Go through the records and report each line holding the string "Grundwasserschutz".
——————
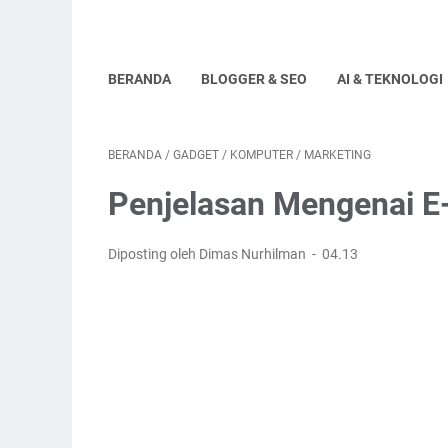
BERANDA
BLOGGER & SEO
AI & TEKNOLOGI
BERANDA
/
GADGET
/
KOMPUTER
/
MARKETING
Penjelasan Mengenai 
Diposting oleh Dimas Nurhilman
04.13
——————
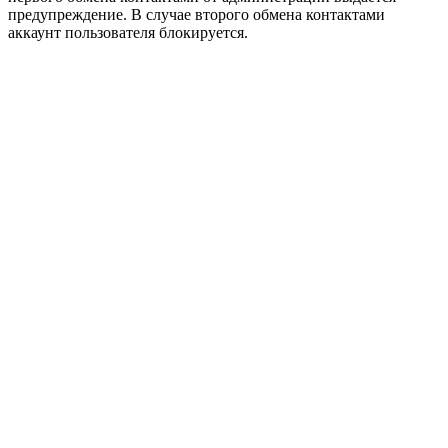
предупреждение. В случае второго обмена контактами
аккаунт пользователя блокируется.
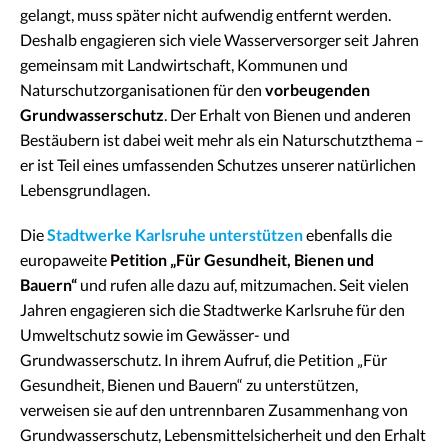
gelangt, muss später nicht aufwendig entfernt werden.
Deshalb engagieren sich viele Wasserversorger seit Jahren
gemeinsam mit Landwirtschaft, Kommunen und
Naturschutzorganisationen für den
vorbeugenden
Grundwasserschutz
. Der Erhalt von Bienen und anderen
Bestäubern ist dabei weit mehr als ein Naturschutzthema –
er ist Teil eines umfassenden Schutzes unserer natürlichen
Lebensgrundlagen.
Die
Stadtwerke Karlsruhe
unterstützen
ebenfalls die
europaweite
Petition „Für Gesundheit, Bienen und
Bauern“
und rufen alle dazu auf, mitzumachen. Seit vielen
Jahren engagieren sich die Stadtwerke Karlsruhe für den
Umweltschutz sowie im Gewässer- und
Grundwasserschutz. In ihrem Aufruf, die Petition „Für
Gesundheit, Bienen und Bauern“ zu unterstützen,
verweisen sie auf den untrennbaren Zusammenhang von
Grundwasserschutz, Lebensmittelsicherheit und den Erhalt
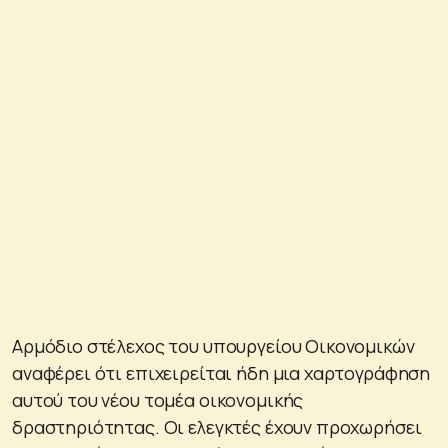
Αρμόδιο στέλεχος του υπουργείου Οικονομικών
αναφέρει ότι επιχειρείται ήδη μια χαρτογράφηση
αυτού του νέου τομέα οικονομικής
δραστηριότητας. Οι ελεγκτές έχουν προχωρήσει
——————
Reply to the task ▸
Grundwasserschutz
Grundwasserschutz. In ihrem Aufruf, die Petition „Für
Grundwasserschutz, Lebensmittelsicherheit und den Erhalt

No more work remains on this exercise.